Great questions. My students often ask me the same. And honestly, sometimes the answer is absolutely nothing. Sometimes students refuse to read for one of the millions of reasons any of us give for refusing to do what we don’t want to do. And sometimes stories that resonate with one reader leave another reader unmoved.
But this book is one of those marvelous exceptions. Although it is an AP Lit-approved title, The Kite Runner is an engrossing page-turner that even struggling readers enjoy. Sure, I’ve encountered students who read the book and just don’t like it: Amir’s central conflict is intense. But they are the minority. Instead, the majority congregates in the nurse’s office during lunch and read, comparing how much they hate Amir. I’ve had kids tell me it’s the first book they ever read all the way through, the first book they’ve ever loved, the first book they’ve ever reread. Some kids race ahead of our schedule and pop in my room because they cannot wait until class to chat. Once, a PE teacher told me he had to break up an argument in the boys’ locker room that became pretty loud–they couldn’t agree on who was the bigger jerkface, Amir or his father, Baba.
So what is it about this book that speaks to my kids? Like Amir in 1975, they are young people navigating a world whose rules were set long before their birth and input. Rules over which they have minimal control. Soon, they will exit their childhood and become adults, an exciting transition but as nerve-wracking as crossing a minefield. What if they screw it up? And how can they impact a world increasingly determined to define the human experience as Us versus Them? Amir’s struggle to find “a way to be good again” provides a road map of sorts toward the world they hope one day to create.
I want my kids to have that map. Considering how much they’ve already lost of senior year, I didn’t want to take away one more thing. I wanted to keep my promise.
Maybe one book isn’t that important.
But maybe it can be. That’s why I spent much of the break redoing my unit plan, recreating materials and writing lessons before heading upstate once more.
This time through a snowstorm.
The normally six-hour trip became nearly eight Friday as we inched across icy roads. One ten-mile, unplowed stretch snaked along steep, mountainous drops. Emergency workers extracted two people pinned when their mini-van flipped on its roof. Farther down, police and firefighters uprighted a jack-knifed tractor trailer, its driver mercifully unhurt. At least three cars slid into ditches, warning flares blood-red against the snow. Thanks all to my husband, we arrived safely. Saturday, we repeated the trip eastward, his mother cushioned by pillows and dozing up front.

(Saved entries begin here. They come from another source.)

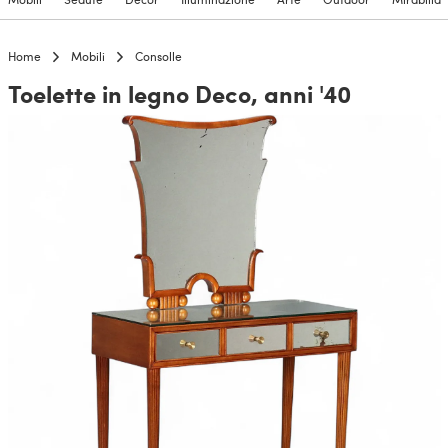
Home
Mobili
Consolle
Toelette in legno Deco, anni '40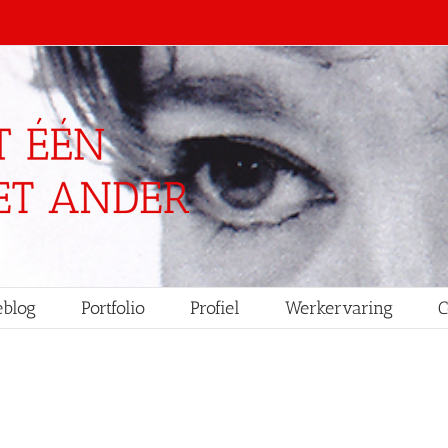
blog
Portfolio
Profiel
Werkervaring
C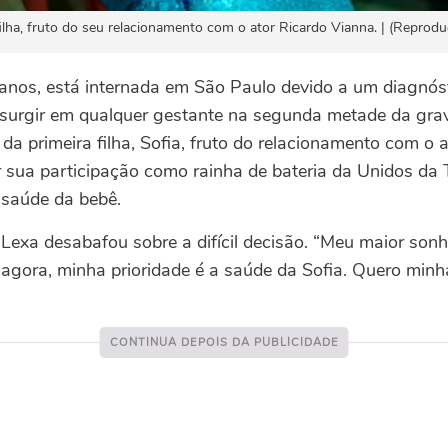
filha, fruto do seu relacionamento com o ator Ricardo Vianna. | (Reprodu
anos, está internada em São Paulo devido a um diagnóst
surgir em qualquer gestante na segunda metade da grav
da primeira filha, Sofia, fruto do relacionamento com o 
ar sua participação como rainha de bateria da Unidos da 
 saúde da bebê.
 Lexa desabafou sobre a difícil decisão. “Meu maior sonh
 agora, minha prioridade é a saúde da Sofia. Quero minh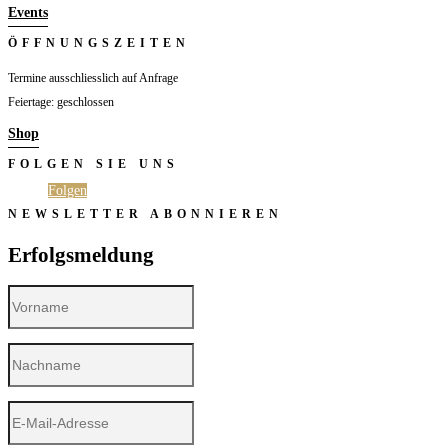
Events
ÖFFNUNGSZEITEN
Termine ausschliesslich auf Anfrage
Feiertage: geschlossen
Shop
FOLGEN SIE UNS
Folgen
Folgen
NEWSLETTER ABONNIEREN
Erfolgsmeldung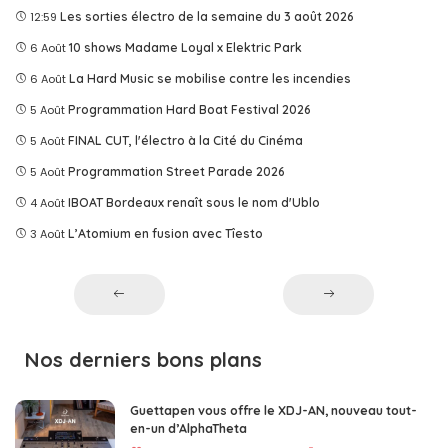
12:59
Les sorties électro de la semaine du 3 août 2026
6 Août
10 shows Madame Loyal x Elektric Park
6 Août
La Hard Music se mobilise contre les incendies
5 Août
Programmation Hard Boat Festival 2026
5 Août
FINAL CUT, l'électro à la Cité du Cinéma
5 Août
Programmation Street Parade 2026
4 Août
IBOAT Bordeaux renaît sous le nom d'Ublo
3 Août
L’Atomium en fusion avec Tîesto
Nos derniers bons plans
Guettapen vous offre le XDJ-AN, nouveau tout-
en-un d’AlphaTheta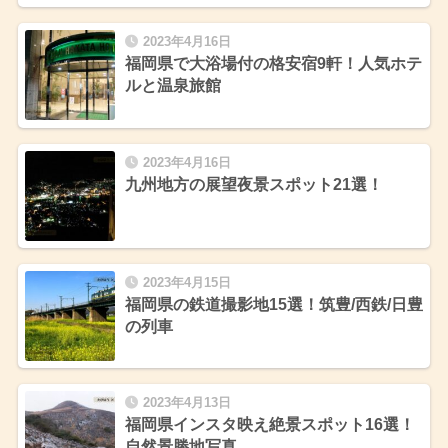
2023年4月16日
福岡県で大浴場付の格安宿9軒！人気ホテ
ルと温泉旅館
2023年4月16日
九州地方の展望夜景スポット21選！
2023年4月15日
福岡県の鉄道撮影地15選！筑豊/西鉄/日豊
の列車
2023年4月13日
福岡県インスタ映え絶景スポット16選！
自然景勝地写真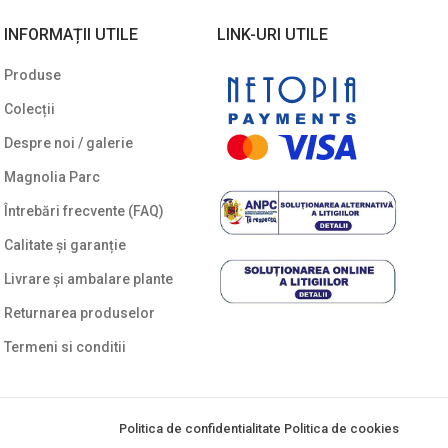
Plante cu frunze galbene/
51
INFORMAȚII UTILE
LINK-URI UTILE
portocalii
Produse
Plante cu frunze în două culori
20
Colecții
Plante cu frunze roșii
34
Despre noi / galerie
Plante cu frunze verzi
283
Magnolia Parc
Plante cu frunze vișinii/bordo
21
Întrebări frecvente (FAQ)
Plante pe picior / pe tijă
17
Calitate și garanție
Plante pentru garduri vii
28
Livrare și ambalare plante
Plante pentru stâncării
5
Returnarea produselor
Termeni si conditii
Plante pitice
50
Plante pletoase, pendulare
10
Plante târâtoare
12
Politica de confidentialitate
Politica de cookies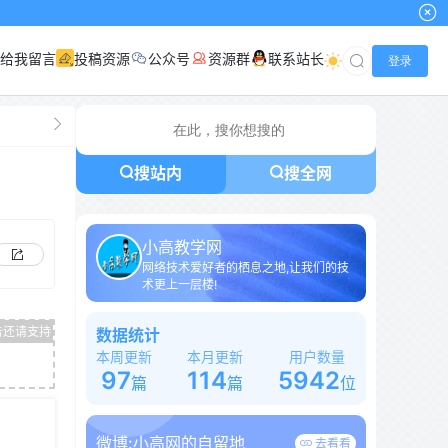
给我留言
投稿资源
公众号
资源群
联系站长
登录
搜站内
搜全网
小高教学网
网络技术爱好者的栖息之地,让我们的技
术更上一层楼!
数据统计
本周更新
本月更新
用户数量
97
114
5942
篇
篇
位
微博:
小高网的自留地
去看看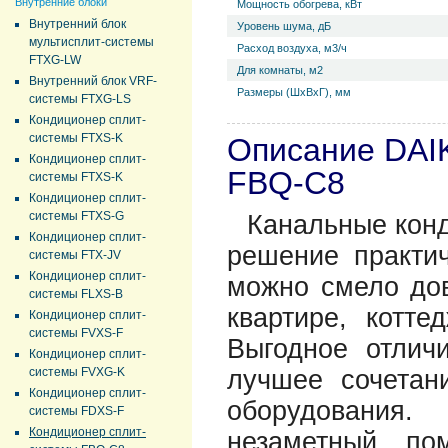
Внутренние блоки
Мощность обогрева, кВт
Внутренний блок
Уровень ш­ума, дБ
мультисплит-системы
Расход воздуха, м3/ч
FTXG-LW
Для комнаты, м2
Внутренний блок VRF-
Размеры (ШхВхГ), мм
системы FTXG-LS
Кондиционер сплит-
системы FTXS-K
Описание DAI
Кондиционер сплит-
FBQ-C8
системы FTXS-K
Кондиционер сплит-
системы FTXS-G
Канальные конд
Кондиционер сплит-
решение практи
системы FTX-JV
Кондиционер сплит-
можно смело дов
системы FLXS-B
квартире, котте
Кондиционер сплит-
системы FVXS-F
Выгодное отлич
Кондиционер сплит-
системы FVXG-K
лучшее сочетан
Кондиционер сплит-
оборудования.
системы FDXS-F
Кондиционер сплит-
незаметный по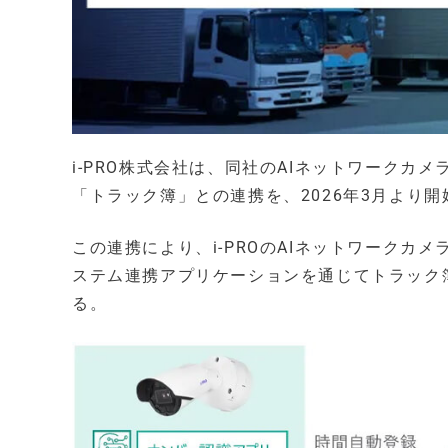
i-PRO株式会社は、同社のAIネットワークカ
「トラック簿」との連携を、2026年3月より開
この連携により、i-PROのAIネットワーク
ステム連携アプリケーションを通じてトラック
る。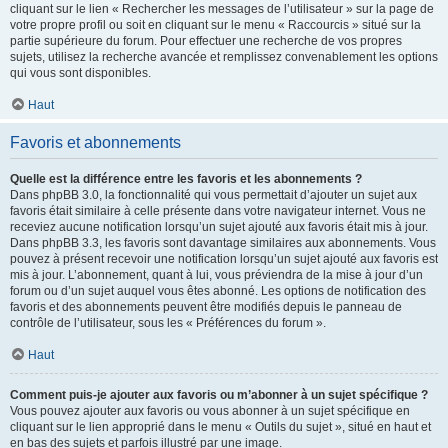
cliquant sur le lien « Rechercher les messages de l’utilisateur » sur la page de
votre propre profil ou soit en cliquant sur le menu « Raccourcis » situé sur la
partie supérieure du forum. Pour effectuer une recherche de vos propres
sujets, utilisez la recherche avancée et remplissez convenablement les options
qui vous sont disponibles.
Haut
Favoris et abonnements
Quelle est la différence entre les favoris et les abonnements ?
Dans phpBB 3.0, la fonctionnalité qui vous permettait d’ajouter un sujet aux
favoris était similaire à celle présente dans votre navigateur internet. Vous ne
receviez aucune notification lorsqu’un sujet ajouté aux favoris était mis à jour.
Dans phpBB 3.3, les favoris sont davantage similaires aux abonnements. Vous
pouvez à présent recevoir une notification lorsqu’un sujet ajouté aux favoris est
mis à jour. L’abonnement, quant à lui, vous préviendra de la mise à jour d’un
forum ou d’un sujet auquel vous êtes abonné. Les options de notification des
favoris et des abonnements peuvent être modifiés depuis le panneau de
contrôle de l’utilisateur, sous les « Préférences du forum ».
Haut
Comment puis-je ajouter aux favoris ou m’abonner à un sujet spécifique ?
Vous pouvez ajouter aux favoris ou vous abonner à un sujet spécifique en
cliquant sur le lien approprié dans le menu « Outils du sujet », situé en haut et
en bas des sujets et parfois illustré par une image.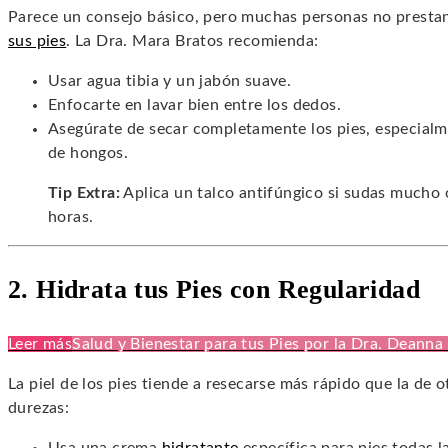
Parece un consejo básico, pero muchas personas no prestan 
sus pies
. La Dra. Mara Bratos recomienda:
Usar agua tibia y un jabón suave.
Enfocarte en lavar bien entre los dedos.
Asegúrate de secar completamente los pies, especialme
de hongos.
Tip Extra:
Aplica un talco antifúngico si sudas mucho o
horas.
2. Hidrata tus Pies con Regularidad
Leer más
Salud y Bienestar para tus Pies por la Dra. Deanna
La piel de los pies tiende a resecarse más rápido que la de o
durezas: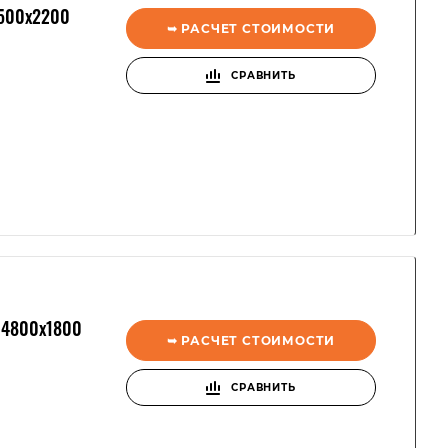
7500x2200
➥ РАСЧЕТ СТОИМОСТИ
СРАВНИТЬ
14800x1800
➥ РАСЧЕТ СТОИМОСТИ
СРАВНИТЬ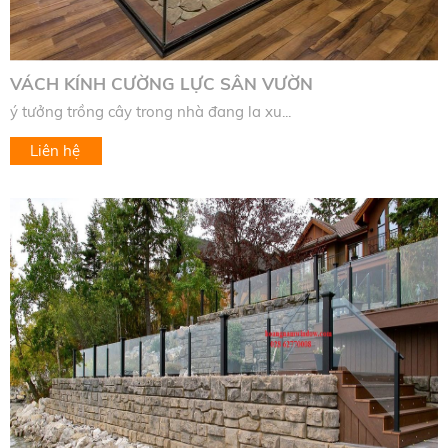
VÁCH KÍNH CƯỜNG LỰC SÂN VƯỜN
ý tưởng trồng cây trong nhà đang la xu...
Liên hệ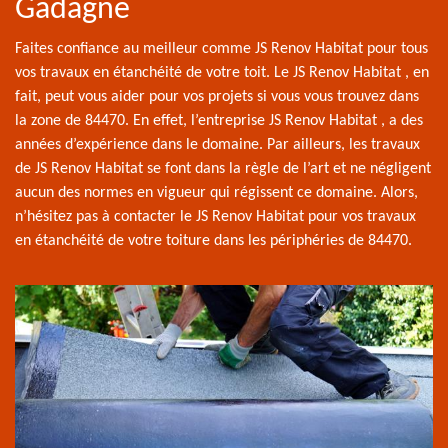
Gadagne
Faites confiance au meilleur comme JS Renov Habitat pour tous
vos travaux en étanchéité de votre toit. Le JS Renov Habitat , en
fait, peut vous aider pour vos projets si vous vous trouvez dans
la zone de 84470. En effet, l’entreprise JS Renov Habitat , a des
années d’expérience dans le domaine. Par ailleurs, les travaux
de JS Renov Habitat se font dans la règle de l’art et ne négligent
aucun des normes en vigueur qui régissent ce domaine. Alors,
n’hésitez pas à contacter le JS Renov Habitat pour vos travaux
en étanchéité de votre toiture dans les périphéries de 84470.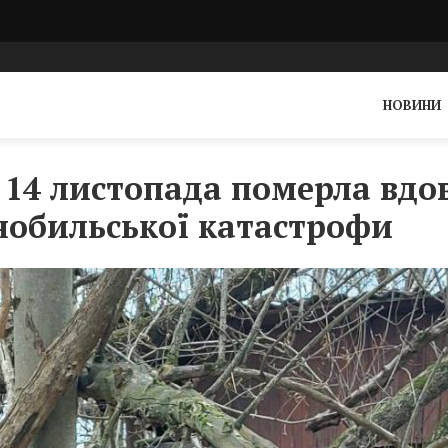
НОВИНИ
в 14 листопада померла вдо
нобильської катастрофи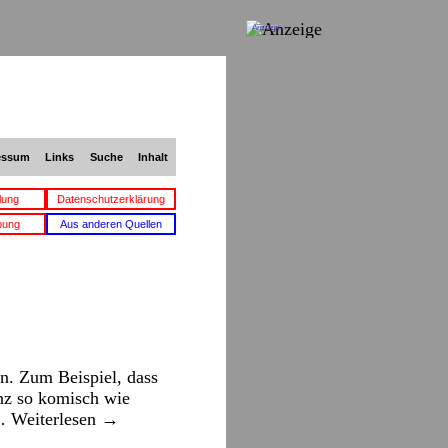
Anzeige
essum
Links
Suche
Inhalt
lung
Datenschutzerklärung
bung
Aus anderen Quellen
n. Zum Beispiel, dass
nz so komisch wie
 …
Weiterlesen
→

Pathetic fallacy notwithstanding, I hope the weather does not foreshadow the next chapter of our lives.
*****
After Rahim Khan’s phone call in chapter one, Amir ventures to a nearby park and contemplates his childhood. Blue and red kites soar against a brilliant summer sky, and Hassan’s voice rises like a ghost from the past: “For you, a thousand times over” (2).
And therein lies the heart and soul of this remarkable story: What obligations and responsibilities do we have toward our families and friends?
Neighbors?
Those whose paths may never cross our own?
Hmmm. Do you see where I’m headed with this?
Good.
Our right-now normal exists in a strange and unsettling world, but this too shall pass.
And there IS a way to be good again.